MAMC Journal of Medical Sciences (Jan 2023)
A Prospective Clinical Evaluation of Adhesive Small Bowel Obstruction in Infants and Children
Abstract
Background: Adhesive small bowel obstruction is a significant cause of postoperative morbidity in children. There are limited studies on the epidemiology and scope of conservative management for adhesive small bowel obstruction in children. The purpose of this study was to determine the presentation, risk factors, and management, including the role of Gastrografin, for adhesive small bowel obstruction in children. Methods: Between June 2015 and June 2020, 90 patients with an adhesive small bowel obstruction presented to our pediatric surgery department. Out of these, 10 patients underwent upfront surgery and were excluded, while the rest were put on conservative treatment. Patients who failed to improve after 24 hours of conservative management in the absence of signs of strangulation were administered Gastrografin. Patients were evaluated clinically and radiologically to determine the resolution of the obstruction.
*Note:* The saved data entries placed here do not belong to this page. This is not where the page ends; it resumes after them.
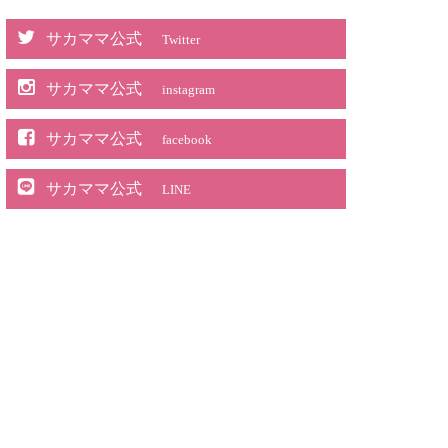
サカママ公式
Twitter
サカママ公式
instagram
サカママ公式
facebook
サカママ公式
LINE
Results: The mean age was 9.04 ± 3.89 with sex a ratio of 2.6:1. Vomiting was the most symptom (90% cases), followed by pain abdomen (87.5%). Appendectomy (50%) and enterotomy for worm obstruction (17.5%) were the most common previous surgical procedures leading to acute small bowel obstruction. Recurrent obstruction was seen in 7.5% of the cases. Thirty eight (47.5%) patients were successfully managed conservatively by standard decompression therapy. Oral administration of Gastrografin successfully resolved the obstruction in 43% patients who failed standard decompression therapy, whereas 24 (30%) patients with persistent obstruction required laparotomy. Conclusion: Adhesive small bowel obstruction is a common surgical emergency in children. It can occur at any age and after laparotomy for any surgical condition; however, history of appendectomy is associated with high incidence of adhesion obstruction. Vomiting and abdominal pain are constant symptoms. Conservative management with standard decompressive therapy followed by using water-soluble contrast agents (Gastrografin) is a safe and effective approach in managing adhesion obstruction in selected children without signs of bowel ischemia.